Though the initial direction was to completely remove the ecclesiastical seal of the college from the nameplate, a faction in the club argued that this might be too drastic a break from tradition. The seal dates back to the 1845 shift from Washington College to Trinity College. Its imagery is Episcopalian, a connection to the school’s religious past. Covered in stars, Latin text proclaiming Trinity’s motto “for church and country,” and other archaic objects, the seal seems to exude either authority or trustworthiness, useful attributes for a newspaper. Though the earliest editions of the Tripod featured the 1845 seal, there have been several variations on the standard theme. The 1980’s saw the rise in popularity of the “Northam Towers” logo in place of the old ecclesiastical seal, a shift which also reached the Tripod. The letterhead has also passed through minimalist periods which favored the crisp, simple lines of the newspaper’s name without the bombastic, eye-catching seal to break them. But the seal reliably returns as often as it disappears.
With its hovering miter, key, crook, and thirteen stars, the fact of the symbol’s survival into the twenty-first century alone makes it recognizable. It is also one of Trinity’s most litigiously guarded logos. Rarely appearing on even the most official college merchandise, official college regulation states that the ecclesiastical seal may appear only in its official colors: Pantone 540 (blue) and Pantone 116 (yellow), though gold may be used in certain situations. The guide to acceptably using the logos include several examples of incorrectly sizing, angling, or retouching the logo. These strict regulations indicate a program to prevent the oversaturation of the school’s more formal, more special “signature” in less than especially sanctioned materials.

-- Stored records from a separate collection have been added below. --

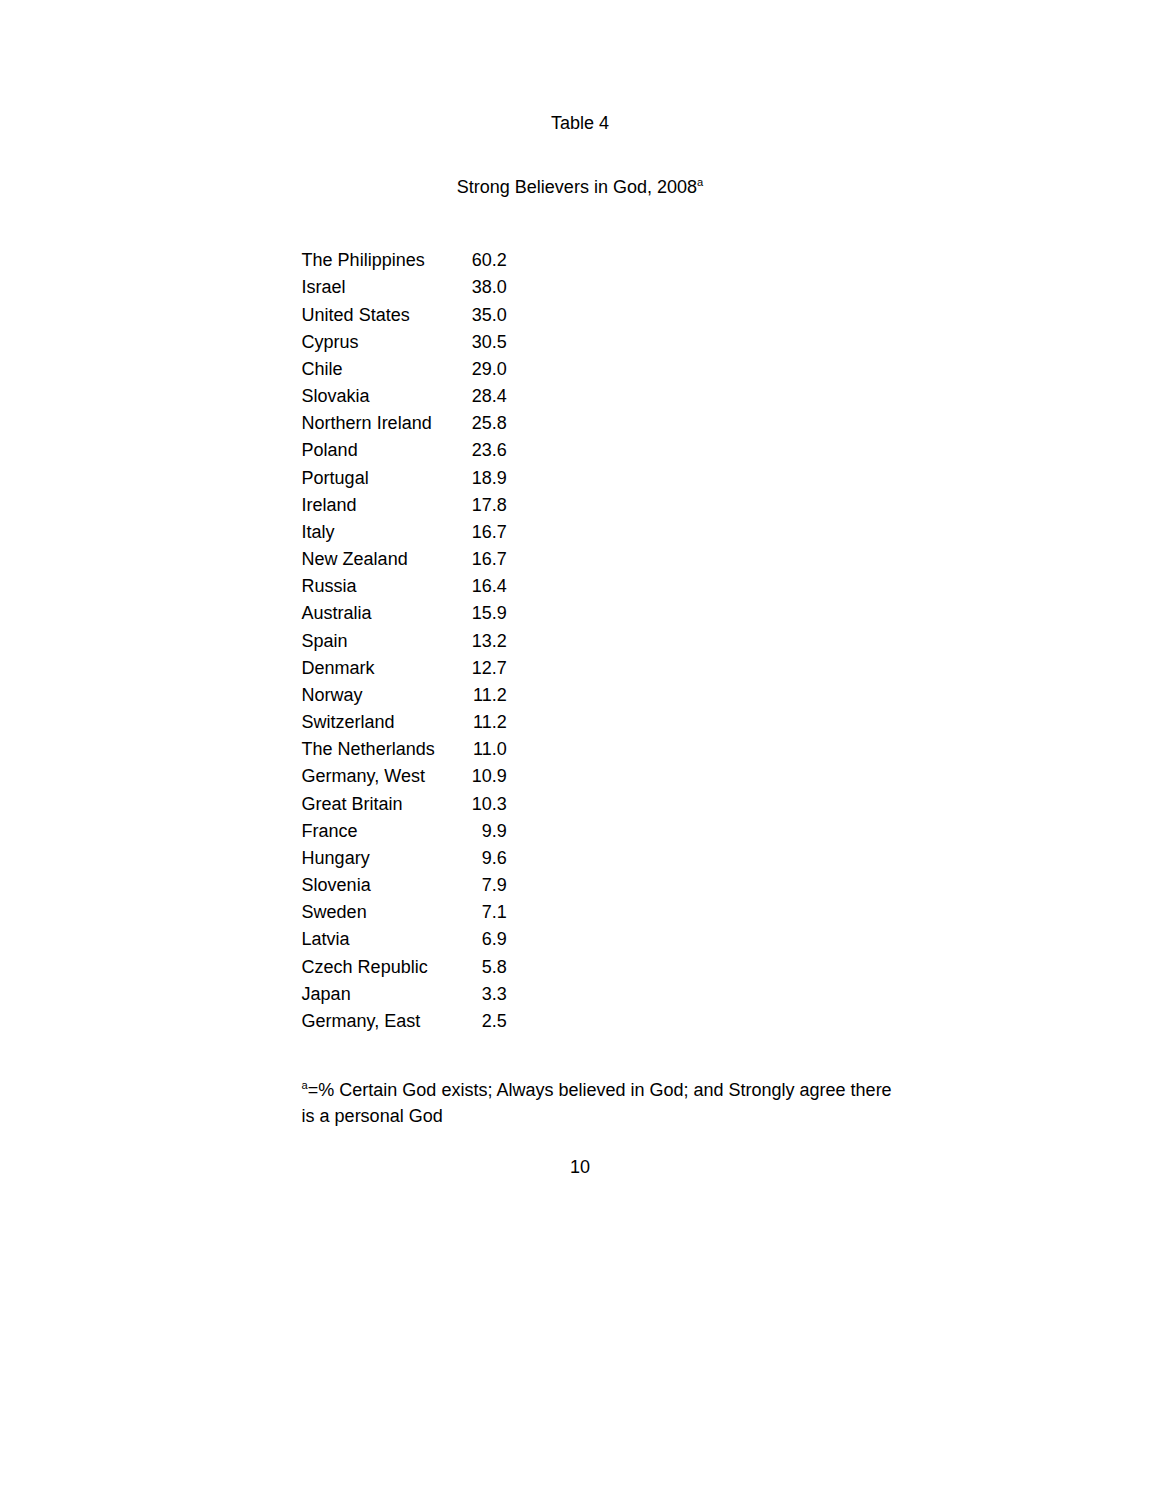Table 4
Strong Believers in God, 2008a
| The Philippines | 60.2 |
| Israel | 38.0 |
| United States | 35.0 |
| Cyprus | 30.5 |
| Chile | 29.0 |
| Slovakia | 28.4 |
| Northern Ireland | 25.8 |
| Poland | 23.6 |
| Portugal | 18.9 |
| Ireland | 17.8 |
| Italy | 16.7 |
| New Zealand | 16.7 |
| Russia | 16.4 |
| Australia | 15.9 |
| Spain | 13.2 |
| Denmark | 12.7 |
| Norway | 11.2 |
| Switzerland | 11.2 |
| The Netherlands | 11.0 |
| Germany, West | 10.9 |
| Great Britain | 10.3 |
| France | 9.9 |
| Hungary | 9.6 |
| Slovenia | 7.9 |
| Sweden | 7.1 |
| Latvia | 6.9 |
| Czech Republic | 5.8 |
| Japan | 3.3 |
| Germany, East | 2.5 |
a=% Certain God exists; Always believed in God; and Strongly agree there is a personal God
10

Though the changes to the newspaper’s appearance are comparatively slight, the presence of the crest has been shifted. In this way, the long history of the Tripod as an entity at Trinity can be referred to while the crest itself can take on a more stylized, less impactful appearance. These changes express the pride of the Tripod staff at continuing a history of 114 years in campus publication. They also reflect our desire to be seen as a project that is separate from the administration of Trinity and which references but does not fully represent the traditional signature of that administration in its pages.